Benchmarking measures how an implementation behaves on real inputs and real hardware.
Benchmarking measures how an implementation behaves on real inputs and real hardware. Complexity analysis tells you how an algorithm should scale. Benchmarking tells you what the constants, memory effects, and implementation details actually do.
A benchmark should answer a specific question. It should not merely produce a number. Useful questions include whether one implementation is faster than another, whether the running time grows as expected, whether memory usage fits the constraint, or whether a change caused a regression.
Problem
You have an implemented algorithm and need to measure its practical performance without confusing noise, setup cost, or unrelated work with the algorithm itself.
Solution
Design the benchmark around a clear hypothesis.
Use this structure:
1. Define the operation being measured.
2. Generate or load representative inputs.
3. Separate setup cost from measured cost.
4. Run enough iterations to reduce noise.
5. Report input size, time, memory, and environment.
6. Compare results against the expected complexity.For example, do not benchmark sorting by including random array generation inside the timed section unless generation is part of the operation you want to measure.

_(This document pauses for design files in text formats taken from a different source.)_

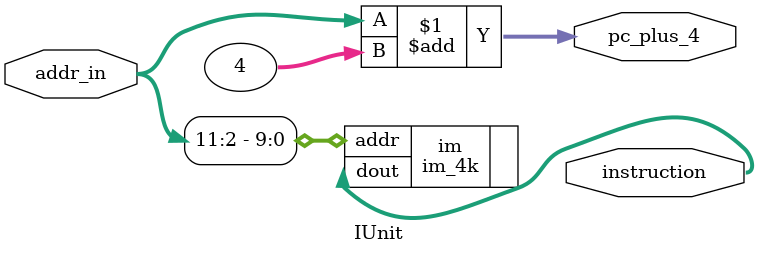
<source format=v>
module IUnit (addr_in,instruction,pc_plus_4);
	input[31:0] addr_in;
	output [31:0] instruction,pc_plus_4;

	im_4k im(.addr(addr_in[11:2]),.dout(instruction));
	assign pc_plus_4 = addr_in + 4;
	
endmodule
</source>
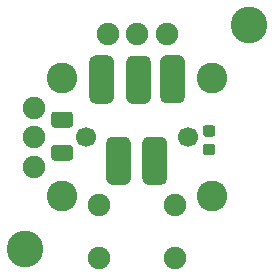
<source format=gts>
G04 #@! TF.GenerationSoftware,KiCad,Pcbnew,(5.1.6)-1*
G04 #@! TF.CreationDate,2020-06-09T11:49:25-04:00*
G04 #@! TF.ProjectId,ANALOG_STICK_BREAKOUT,414e414c-4f47-45f5-9354-49434b5f4252,rev?*
G04 #@! TF.SameCoordinates,Original*
G04 #@! TF.FileFunction,Soldermask,Top*
G04 #@! TF.FilePolarity,Negative*
%FSLAX46Y46*%
G04 Gerber Fmt 4.6, Leading zero omitted, Abs format (unit mm)*
G04 Created by KiCad (PCBNEW (5.1.6)-1) date 2020-06-09 11:49:25*
%MOMM*%
%LPD*%
G01*
G04 APERTURE LIST*
%ADD10C,1.700000*%
%ADD11C,2.600000*%
%ADD12C,1.900000*%
%ADD13C,3.100000*%
G04 APERTURE END LIST*
G04 #@! TO.C,J6*
G36*
G01*
X105950000Y-81648200D02*
X105950000Y-78598200D01*
G75*
G02*
X106475000Y-78073200I525000J0D01*
G01*
X107525000Y-78073200D01*
G75*
G02*
X108050000Y-78598200I0J-525000D01*
G01*
X108050000Y-81648200D01*
G75*
G02*
X107525000Y-82173200I-525000J0D01*
G01*
X106475000Y-82173200D01*
G75*
G02*
X105950000Y-81648200I0J525000D01*
G01*
G37*
G04 #@! TD*
G04 #@! TO.C,J5*
G36*
G01*
X112548600Y-85475000D02*
X112548600Y-88525000D01*
G75*
G02*
X112023600Y-89050000I-525000J0D01*
G01*
X110973600Y-89050000D01*
G75*
G02*
X110448600Y-88525000I0J525000D01*
G01*
X110448600Y-85475000D01*
G75*
G02*
X110973600Y-84950000I525000J0D01*
G01*
X112023600Y-84950000D01*
G75*
G02*
X112548600Y-85475000I0J-525000D01*
G01*
G37*
G04 #@! TD*
G04 #@! TO.C,J4*
G36*
G01*
X109475200Y-85475000D02*
X109475200Y-88525000D01*
G75*
G02*
X108950200Y-89050000I-525000J0D01*
G01*
X107900200Y-89050000D01*
G75*
G02*
X107375200Y-88525000I0J525000D01*
G01*
X107375200Y-85475000D01*
G75*
G02*
X107900200Y-84950000I525000J0D01*
G01*
X108950200Y-84950000D01*
G75*
G02*
X109475200Y-85475000I0J-525000D01*
G01*
G37*
G04 #@! TD*
G04 #@! TO.C,J3*
G36*
G01*
X109077000Y-81673600D02*
X109077000Y-78623600D01*
G75*
G02*
X109602000Y-78098600I525000J0D01*
G01*
X110652000Y-78098600D01*
G75*
G02*
X111177000Y-78623600I0J-525000D01*
G01*
X111177000Y-81673600D01*
G75*
G02*
X110652000Y-82198600I-525000J0D01*
G01*
X109602000Y-82198600D01*
G75*
G02*
X109077000Y-81673600I0J525000D01*
G01*
G37*
G04 #@! TD*
G04 #@! TO.C,J2*
G36*
G01*
X111950000Y-81622800D02*
X111950000Y-78572800D01*
G75*
G02*
X112475000Y-78047800I525000J0D01*
G01*
X113525000Y-78047800D01*
G75*
G02*
X114050000Y-78572800I0J-525000D01*
G01*
X114050000Y-81622800D01*
G75*
G02*
X113525000Y-82147800I-525000J0D01*
G01*
X112475000Y-82147800D01*
G75*
G02*
X111950000Y-81622800I0J525000D01*
G01*
G37*
G04 #@! TD*
D10*
G04 #@! TO.C,JOY1*
X105700000Y-85000000D03*
X114300000Y-85000000D03*
D11*
X116325000Y-90000000D03*
X103675000Y-80000000D03*
X116325000Y-80000000D03*
X103675000Y-90000000D03*
D12*
X106750000Y-95250000D03*
X113250000Y-95250000D03*
X113250000Y-90750000D03*
X106750000Y-90750000D03*
X110000000Y-76270000D03*
X107500000Y-76270000D03*
X112500000Y-76270000D03*
X101270000Y-82500000D03*
X101270000Y-85000000D03*
X101270000Y-87500000D03*
G04 #@! TD*
G04 #@! TO.C,R1*
G36*
G01*
X115814750Y-85554000D02*
X116377250Y-85554000D01*
G75*
G02*
X116621000Y-85797750I0J-243750D01*
G01*
X116621000Y-86285250D01*
G75*
G02*
X116377250Y-86529000I-243750J0D01*
G01*
X115814750Y-86529000D01*
G75*
G02*
X115571000Y-86285250I0J243750D01*
G01*
X115571000Y-85797750D01*
G75*
G02*
X115814750Y-85554000I243750J0D01*
G01*
G37*
G36*
G01*
X115814750Y-83979000D02*
X116377250Y-83979000D01*
G75*
G02*
X116621000Y-84222750I0J-243750D01*
G01*
X116621000Y-84710250D01*
G75*
G02*
X116377250Y-84954000I-243750J0D01*
G01*
X115814750Y-84954000D01*
G75*
G02*
X115571000Y-84710250I0J243750D01*
G01*
X115571000Y-84222750D01*
G75*
G02*
X115814750Y-83979000I243750J0D01*
G01*
G37*
G04 #@! TD*
D13*
G04 #@! TO.C,H2*
X119500000Y-75500000D03*
G04 #@! TD*
G04 #@! TO.C,H1*
X100500000Y-94500000D03*
G04 #@! TD*
G04 #@! TO.C,C1*
G36*
G01*
X102995000Y-85648800D02*
X104305000Y-85648800D01*
G75*
G02*
X104575000Y-85918800I0J-270000D01*
G01*
X104575000Y-86728800D01*
G75*
G02*
X104305000Y-86998800I-270000J0D01*
G01*
X102995000Y-86998800D01*
G75*
G02*
X102725000Y-86728800I0J270000D01*
G01*
X102725000Y-85918800D01*
G75*
G02*
X102995000Y-85648800I270000J0D01*
G01*
G37*
G36*
G01*
X102995000Y-82848800D02*
X104305000Y-82848800D01*
G75*
G02*
X104575000Y-83118800I0J-270000D01*
G01*
X104575000Y-83928800D01*
G75*
G02*
X104305000Y-84198800I-270000J0D01*
G01*
X102995000Y-84198800D01*
G75*
G02*
X102725000Y-83928800I0J270000D01*
G01*
X102725000Y-83118800D01*
G75*
G02*
X102995000Y-82848800I270000J0D01*
G01*
G37*
G04 #@! TD*
M02*

</source>
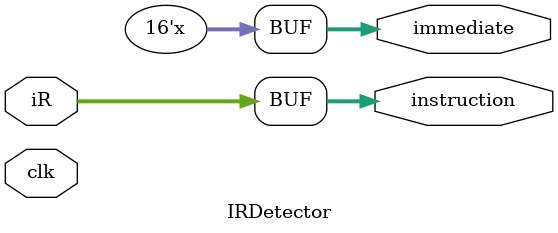
<source format=v>
module IRDetector (
    input [15:0] iR,
    input clk,
    output reg [15:0] instruction,
    immediate
);
	reg flag;
	reg [15:0] prevReg;

	initial begin
		flag = 0;
    	immediate = 0;
		prevReg = 0;
	end


  always @(iR) begin
		if (flag) begin
			immediate   = iR;
			instruction = 16'b0000011111111000;
			instruction[6:3] = prevReg[6:3];
			flag = 0;
		end else begin
			instruction = iR;
		end 

    if (instruction[2] == 1'b1) begin
			flag = 1;
			prevReg=instruction;
		end
  end


endmodule
</source>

Example: Sorting Benchmark
Poor benchmark:
start timer
A = random array of length n
sort(A)
stop timerThis measures both input generation and sorting.
Better benchmark:
A = random array of length n
start timer
B = copy(A)
sort(B)
stop timerIf copying should not be measured either, prepare all input copies before timing:
inputs = many copies of random arrays
start timer
for A in inputs:
sort(A)
stop timerThe benchmark should match the question. If the question is “How fast is sorting?”, exclude generation. If the question is “How fast is the whole pipeline?”, include generation.
Input Selection
Benchmark inputs should cover more than one size and more than one shape.
For sorting:
| Input Shape | Why It Matters |
|---|---|
| Random | Typical baseline |
| Already sorted | Best case for some algorithms, bad for poor quicksort pivots |
| Reverse sorted | Common adversarial order |
| Many duplicates | Tests partitioning and stability |
| Nearly sorted | Common real-world pattern |
For graph algorithms:
| Input Shape | Why It Matters |
|---|---|
| Sparse graph | Tests adjacency-list behavior |
| Dense graph | Tests memory and edge scanning |
| Long chain | Tests recursion depth and path behavior |
| Star graph | Tests high-degree vertex behavior |
| Disconnected graph | Tests component handling |
Scaling Tests
A benchmark should check how time grows as input size grows.
Example sizes:
n = 1_000
n = 2_000
n = 4_000
n = 8_000
n = 16_000Doubling input size makes growth easier to inspect.
Expected patterns:
| Complexity | Doubling (n) Roughly Multiplies Time By |
|---|---|
| (O(n)) | 2 |
| (O(n \log n)) | Slightly more than 2 |
| (O(n^2)) | 4 |
| (O(n^3)) | 8 |
These are rough checks, not exact laws. Cache effects, memory allocation, and constant factors can distort small inputs.
Warmup and Noise
Modern systems introduce measurement noise through caching, scheduling, dynamic frequency scaling, garbage collection, and background processes.
A practical benchmark should:
run several times
discard obvious warmup effects
report median or percentile values
avoid measuring tiny operations once
keep the machine environment stableFor very small operations, repeat the operation many times inside one timed region.
start timer
repeat 1_000_000 times:
operation()
stop timerThen divide by the number of repetitions if per-operation cost is needed.
Memory Benchmarking
Time is not the only metric. Some algorithms fail because of memory.
Measure:
peak memory
number of allocations
temporary buffer size
recursion depth
cache locality when relevantFor example, merge sort and heap sort both run in (O(n \log n)) time, but merge sort commonly uses (O(n)) auxiliary space while heap sort can sort in place. Depending on memory constraints, this difference may dominate.
Comparing Algorithms
When comparing two algorithms, keep everything else equal:
same input data
same machine
same compiler or runtime settings
same measurement method
same output requirementsIf one algorithm returns only a cost and another reconstructs a witness, the comparison is unfair unless the problem requires only the cost.
Also check that both implementations are correct on the benchmark inputs. A fast wrong answer is not an algorithmic improvement.
Common Pitfalls
Do not benchmark only one input size. A constant-factor win at small (n) may disappear at large (n).
Do not benchmark only random inputs. Many algorithms have structured worst cases.
Do not include setup cost unless the setup is part of the measured operation.
Do not trust a single run. Report stable summaries.
Do not compare algorithms with different output contracts.
Do not ignore memory. Time and memory often trade against each other.
Takeaway
Benchmarking connects asymptotic analysis to actual execution. Define the question, isolate the measured operation, use representative and adversarial inputs, test scaling behavior, and report enough context for the result to be interpreted.